> _Work item_: What follows is a set of entries. Repeat them exactly, but not their pictures.

> _Recorded information_:
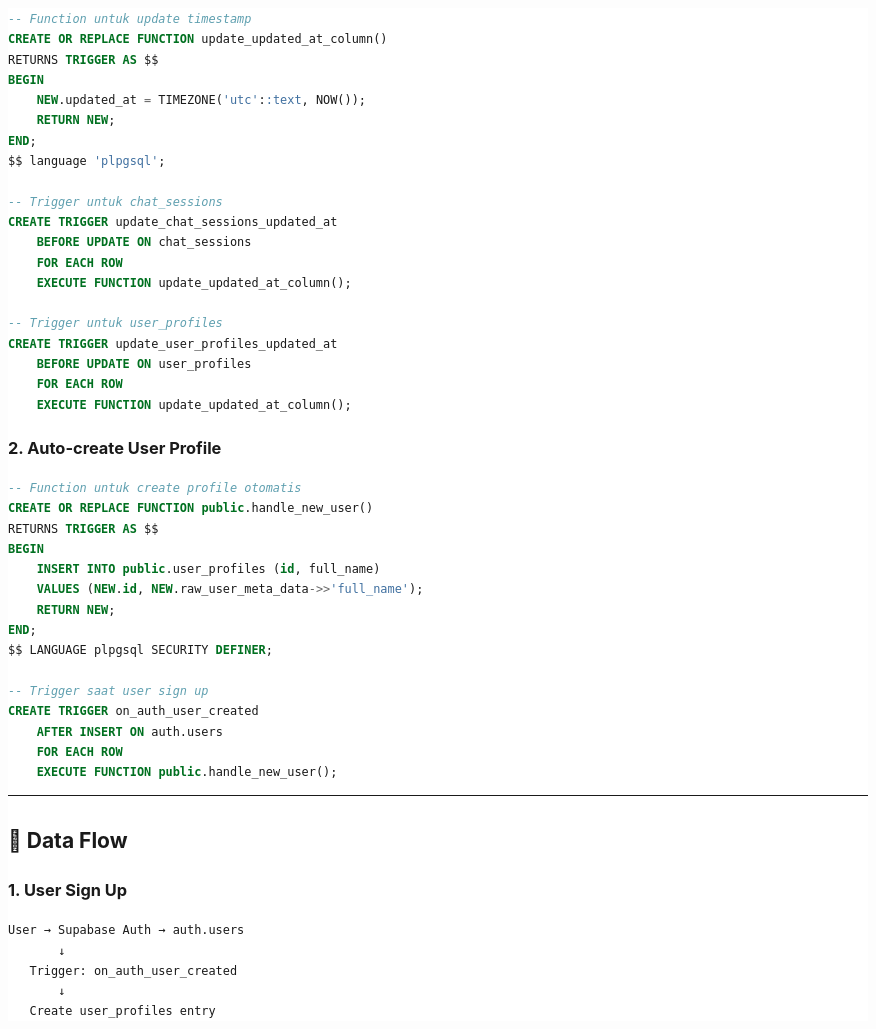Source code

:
 ```sql
-- Function untuk update timestamp
CREATE OR REPLACE FUNCTION update_updated_at_column()
RETURNS TRIGGER AS $$
BEGIN
    NEW.updated_at = TIMEZONE('utc'::text, NOW());
    RETURN NEW;
END;
$$ language 'plpgsql';

-- Trigger untuk chat_sessions
CREATE TRIGGER update_chat_sessions_updated_at 
    BEFORE UPDATE ON chat_sessions
    FOR EACH ROW 
    EXECUTE FUNCTION update_updated_at_column();

-- Trigger untuk user_profiles
CREATE TRIGGER update_user_profiles_updated_at 
    BEFORE UPDATE ON user_profiles
    FOR EACH ROW 
    EXECUTE FUNCTION update_updated_at_column();
```

### 2. Auto-create User Profile

```sql
-- Function untuk create profile otomatis
CREATE OR REPLACE FUNCTION public.handle_new_user()
RETURNS TRIGGER AS $$
BEGIN
    INSERT INTO public.user_profiles (id, full_name)
    VALUES (NEW.id, NEW.raw_user_meta_data->>'full_name');
    RETURN NEW;
END;
$$ LANGUAGE plpgsql SECURITY DEFINER;

-- Trigger saat user sign up
CREATE TRIGGER on_auth_user_created
    AFTER INSERT ON auth.users
    FOR EACH ROW 
    EXECUTE FUNCTION public.handle_new_user();
```

---

## 🔄 Data Flow

### 1. User Sign Up
```
User → Supabase Auth → auth.users
       ↓
   Trigger: on_auth_user_created
       ↓
   Create user_profiles entry
```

> _Written answer_:
Source code

:
 ```sql
-- Function untuk update timestamp
CREATE OR REPLACE FUNCTION update_updated_at_column()
RETURNS TRIGGER AS $$
BEGIN
    NEW.updated_at = TIMEZONE('utc'::text, NOW());
    RETURN NEW;
END;
$$ language 'plpgsql';

-- Trigger untuk chat_sessions
CREATE TRIGGER update_chat_sessions_updated_at 
    BEFORE UPDATE ON chat_sessions
    FOR EACH ROW 
    EXECUTE FUNCTION update_updated_at_column();

-- Trigger untuk user_profiles
CREATE TRIGGER update_user_profiles_updated_at 
    BEFORE UPDATE ON user_profiles
    FOR EACH ROW 
    EXECUTE FUNCTION update_updated_at_column();
```

### 2. Auto-create User Profile

```sql
-- Function untuk create profile otomatis
CREATE OR REPLACE FUNCTION public.handle_new_user()
RETURNS TRIGGER AS $$
BEGIN
    INSERT INTO public.user_profiles (id, full_name)
    VALUES (NEW.id, NEW.raw_user_meta_data->>'full_name');
    RETURN NEW;
END;
$$ LANGUAGE plpgsql SECURITY DEFINER;

-- Trigger saat user sign up
CREATE TRIGGER on_auth_user_created
    AFTER INSERT ON auth.users
    FOR EACH ROW 
    EXECUTE FUNCTION public.handle_new_user();
```

---

## 🔄 Data Flow

### 1. User Sign Up
```
User → Supabase Auth → auth.users
       ↓
   Trigger: on_auth_user_created
       ↓
   Create user_profiles entry
```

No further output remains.